February 3, 2000

T.C. Police conduct annual citizens academy

27 local residents get inside look at Traverse City Police Department

By Carol South
Herald contributing writer
      The Traverse City Police Department is conducting its third Citizens' Law Enforcement Academy this winter, giving 27 local residents a taste of the nuts and bolts of police work.
      Held on Tuesday evenings from January 11 until March 28, class members have already learned about the structure of the city police department, the basics of community policing and taken a tour of central dispatch.
      Getting an inside peak at the workings of the police department is both satisfying as well as educational for participants.
      "I like knowing how things work," said Mary Pollock, a city resident who came on the recommendation of her sector patrol officer, Bob Sadler, who is stationed in the Old Towne neighborhood. "It was really fascinating to see how things work when a 911 call comes in."
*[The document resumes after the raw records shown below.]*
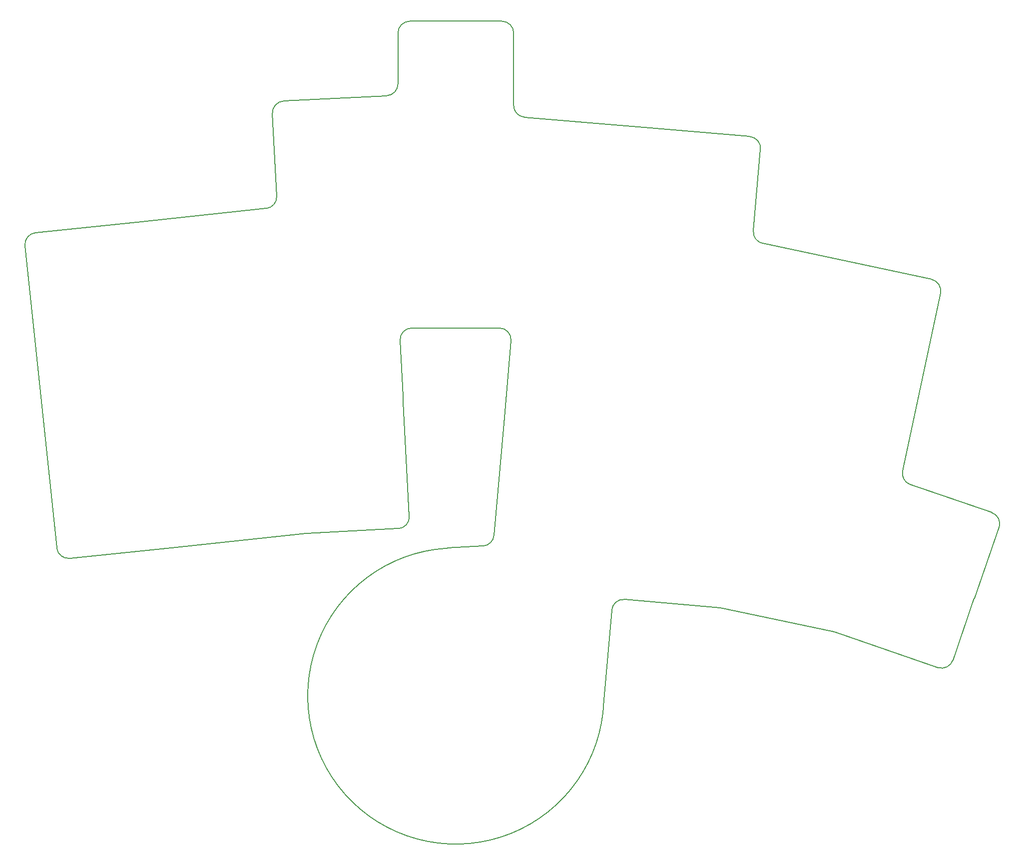
<source format=gbr>
%TF.GenerationSoftware,KiCad,Pcbnew,(6.0.7-1)-1*%
%TF.CreationDate,2022-09-15T11:20:55-04:00*%
%TF.ProjectId,skyline_pcb_exp_bottom_plate,736b796c-696e-4655-9f70-63625f657870,v1.0.0*%
%TF.SameCoordinates,Original*%
%TF.FileFunction,Profile,NP*%
%FSLAX46Y46*%
G04 Gerber Fmt 4.6, Leading zero omitted, Abs format (unit mm)*
G04 Created by KiCad (PCBNEW (6.0.7-1)-1) date 2022-09-15 11:20:55*
%MOMM*%
%LPD*%
G01*
G04 APERTURE LIST*
%TA.AperFunction,Profile*%
%ADD10C,0.200000*%
%TD*%
G04 APERTURE END LIST*
D10*
X156075823Y-172436675D02*
G75*
G03*
X154083504Y-170262370I-1992423J174275D01*
G01*
X117525166Y-131799876D02*
G75*
G03*
X115632580Y-133901817I104634J-1997224D01*
G01*
X136919124Y-128885563D02*
X136919124Y-120262370D01*
X234676163Y-216121890D02*
X238810879Y-204113804D01*
X237570978Y-201571631D02*
X223765130Y-196817896D01*
X198365438Y-139981871D02*
G75*
G03*
X196547363Y-137815170I-1992438J174271D01*
G01*
X79077349Y-207535766D02*
G75*
G03*
X81275355Y-209315763I1989051J209066D01*
G01*
X156519124Y-132530681D02*
X156519124Y-120262370D01*
X156519130Y-120262370D02*
G75*
G03*
X154519124Y-118262370I-1999830J170D01*
G01*
X230967805Y-226584590D02*
X234581612Y-216089333D01*
X139272614Y-170262370D02*
X154083504Y-170262370D01*
X75474025Y-154119798D02*
X92679254Y-152311455D01*
X139272614Y-170262310D02*
G75*
G03*
X137275355Y-172367042I-14J-1999990D01*
G01*
X191566753Y-217691230D02*
X210861601Y-221792476D01*
X228864322Y-164380871D02*
G75*
G03*
X227323863Y-162008755I-1956222J415871D01*
G01*
X114578829Y-150009706D02*
G75*
G03*
X116367032Y-147916002I-209129J1989106D01*
G01*
X211096916Y-221857729D02*
G75*
G03*
X210861601Y-221792476I-651216J-1891471D01*
G01*
X228425635Y-227824480D02*
G75*
G03*
X230967805Y-226584590I651165J1890980D01*
G01*
X145198510Y-207608481D02*
G75*
G03*
X171804615Y-233515658I1520620J-25053889D01*
G01*
X81275355Y-209315763D02*
X98480584Y-207507421D01*
X117525167Y-131799886D02*
X135023796Y-130882822D01*
X178615859Y-136246367D02*
X196547363Y-137815170D01*
X115632580Y-133901817D02*
X116367032Y-147916001D01*
X175317033Y-216283420D02*
X191565550Y-217704981D01*
X154940000Y-185420000D02*
X156075894Y-172436681D01*
X234581612Y-216089333D02*
X234676163Y-216121890D01*
X137275355Y-172367042D02*
X137770181Y-181808879D01*
X197156427Y-153800972D02*
X198365441Y-139981871D01*
X137822517Y-182807509D02*
X138837834Y-202180922D01*
X222459911Y-194511023D02*
G75*
G03*
X223765130Y-196817896I1956189J-415877D01*
G01*
X137770181Y-181808879D02*
X137822517Y-182807509D01*
X92679255Y-152311455D02*
X114578830Y-150009717D01*
X138919124Y-118262370D02*
X154519124Y-118262370D01*
X178611501Y-136296176D02*
X178615859Y-136246367D01*
X153190835Y-205413054D02*
X154852845Y-186416195D01*
X136945246Y-204282835D02*
G75*
G03*
X138837834Y-202180922I-104646J1997235D01*
G01*
X211096914Y-221857735D02*
X228425631Y-227824491D01*
X98480584Y-207507421D02*
X121365910Y-205102076D01*
X135023794Y-130882787D02*
G75*
G03*
X136919124Y-128885563I-104594J1997187D01*
G01*
X171811070Y-233409338D02*
X173150333Y-218101498D01*
X171811068Y-233409338D02*
G75*
G03*
X171804616Y-233515658I1992132J-174262D01*
G01*
X138919124Y-118262424D02*
G75*
G03*
X136919124Y-120262370I-24J-1999976D01*
G01*
X238810893Y-204113809D02*
G75*
G03*
X237570978Y-201571631I-1891093J651109D01*
G01*
X151303117Y-207236002D02*
X145195764Y-207556074D01*
X175317033Y-216283417D02*
G75*
G03*
X173150332Y-218101498I-174233J-1992483D01*
G01*
X191566753Y-217691230D02*
X191565550Y-217704981D01*
X197156460Y-153800975D02*
G75*
G03*
X198732993Y-155931578I1992240J-174425D01*
G01*
X151303117Y-207236003D02*
G75*
G03*
X153190835Y-205413054I-104617J1997203D01*
G01*
X121470295Y-205093861D02*
X136945247Y-204282853D01*
X158344812Y-134523071D02*
X178611501Y-136296176D01*
X222459972Y-194511036D02*
X228864335Y-164380874D01*
X198732993Y-155931578D02*
X227323863Y-162008755D01*
X145195764Y-207556074D02*
X145198510Y-207608473D01*
X156519120Y-132530681D02*
G75*
G03*
X158344812Y-134523071I1999980J-19D01*
G01*
X121470295Y-205093861D02*
G75*
G03*
X121365910Y-205102076I104605J-1996539D01*
G01*
X154852845Y-186416195D02*
X154940000Y-185420000D01*
X73694039Y-156317899D02*
X79077255Y-207535776D01*
X75474020Y-154119737D02*
G75*
G03*
X73694039Y-156317899I209080J-1989063D01*
G01*
M02*

</source>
      Future topics at the academy will include narcotics and investigations, the K9 team, domestic violence, the DARE program, a jail tour and crime scene procedures. The last class, an all-day session on a Saturday, will cover firearms training and police driving. Each student will have a chance to drive a police car and fire a gun.
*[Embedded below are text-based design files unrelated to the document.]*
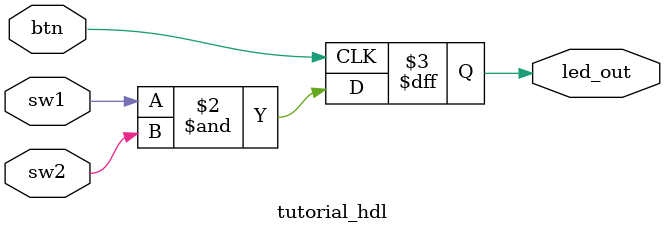
<source format=sv>
`timescale 1ns / 1ps


module tutorial_hdl(
        input logic sw1,
        input logic sw2,
        // (* clock_buffer_type="none" *)  ===> deal with the fact btn is not an actual clock
        (* clock_buffer_type="none" *) input logic btn,
        output logic led_out
    );

    always @(posedge btn) begin
        led_out <= sw1 & sw2;
    end
endmodule

</source>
      But what may have been most surprising to academy participants is how the face of police work is dramatically changing. No longer just going on call after call, police in Traverse City are taking a community policing approach. This means they are working with coordinated citizen efforts to find ways to prevent crime, not just solve it after it occurs.
      The "Citizen's Law Enforcement Academy" is part of this effort. When this third class graduates from the academy in April, more than 70 local residents will have completed the program. They will be taking this information back to their neighborhoods and schools sharing it with others to create community solutions to problems, Chief Soffredine said.
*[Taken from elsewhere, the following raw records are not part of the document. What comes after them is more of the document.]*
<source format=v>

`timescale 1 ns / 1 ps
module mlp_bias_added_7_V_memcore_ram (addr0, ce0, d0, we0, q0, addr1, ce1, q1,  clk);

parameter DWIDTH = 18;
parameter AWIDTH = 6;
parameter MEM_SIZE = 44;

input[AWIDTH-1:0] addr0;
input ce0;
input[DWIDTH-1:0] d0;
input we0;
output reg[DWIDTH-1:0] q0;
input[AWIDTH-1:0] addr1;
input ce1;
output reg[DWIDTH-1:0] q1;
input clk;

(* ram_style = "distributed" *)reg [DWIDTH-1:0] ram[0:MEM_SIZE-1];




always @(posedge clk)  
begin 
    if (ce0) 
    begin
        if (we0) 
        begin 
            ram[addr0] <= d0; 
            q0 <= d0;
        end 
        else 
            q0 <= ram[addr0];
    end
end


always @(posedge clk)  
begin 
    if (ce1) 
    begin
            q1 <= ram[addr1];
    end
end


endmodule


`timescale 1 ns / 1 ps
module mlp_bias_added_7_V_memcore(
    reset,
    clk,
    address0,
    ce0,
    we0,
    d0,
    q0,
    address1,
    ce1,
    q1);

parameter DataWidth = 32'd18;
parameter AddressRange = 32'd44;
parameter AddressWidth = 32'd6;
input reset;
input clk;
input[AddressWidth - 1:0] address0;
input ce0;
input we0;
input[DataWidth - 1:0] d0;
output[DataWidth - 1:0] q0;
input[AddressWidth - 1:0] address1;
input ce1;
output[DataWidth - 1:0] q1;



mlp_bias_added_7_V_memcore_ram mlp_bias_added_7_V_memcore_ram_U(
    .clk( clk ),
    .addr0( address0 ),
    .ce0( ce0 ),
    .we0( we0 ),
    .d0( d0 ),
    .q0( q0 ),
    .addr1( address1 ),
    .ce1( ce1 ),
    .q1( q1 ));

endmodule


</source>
      "Seventy-eight percent of what we do is service oriented work, not law enforcement oriented," said Chief Soffredine, who noted that the seven sector patrol officers and organized neighborhoods associations are key factors in community policing.
      "When you get right down to it, we all want the same thing: a better community. Our expectation of this academy is to tell them what their dollars do and enlist them as advocates in community problem solving."
      The participants came from neighborhoods around the city, including Slabtown, Kid's Creek, Old Towne, Oak Park and Traverse Heights. Some residents from neighboring townships also enrolled, and will take community policing ideas back to their subdivisions.
      Demonstrating a community policing success story, three residents of Traverse Heights neighborhood came to the academy at the encouragement of their sector patrol officer, Marjorie Marshall. The neighborhood association formed just last year, with the encouragement of Chief Ralph Soffredine, and has since organized a job fair and spearheaded the addition of new stop signs near the Traverse Heights Elementary School.
      Putting three resident though the academy will strengthen their community and help members head off problems before they happen.
      "One of the things we've noticed since Marjie has been around is that people get to know each other," said Suzette Hayes, president of the Traverse Heights neighborhood association.
      "We don't say anymore, 'There goes a police car.' Now it is, 'There goes Marjie.' For us, community involvement is the key to everything and we want to bring this information back to our neighborhood, tell them that community policing is happening."
      Officer Marshall is a strong proponent of community policing and helped present the concept to students at last Tuesday's class. A member of the Traverse City force for nearly a year, she draws on more than eight years of policing experience in San Diego. There, the police department began restructuring to emphasize community policing, looking for the causes of problems and bringing in members of the community to assist with the process.
      "If you do community policing right, the number of calls go down," Officer Marshall said. "You cannot have community policing without the traditional police work and vice versa. Community safety and security falls on all of us."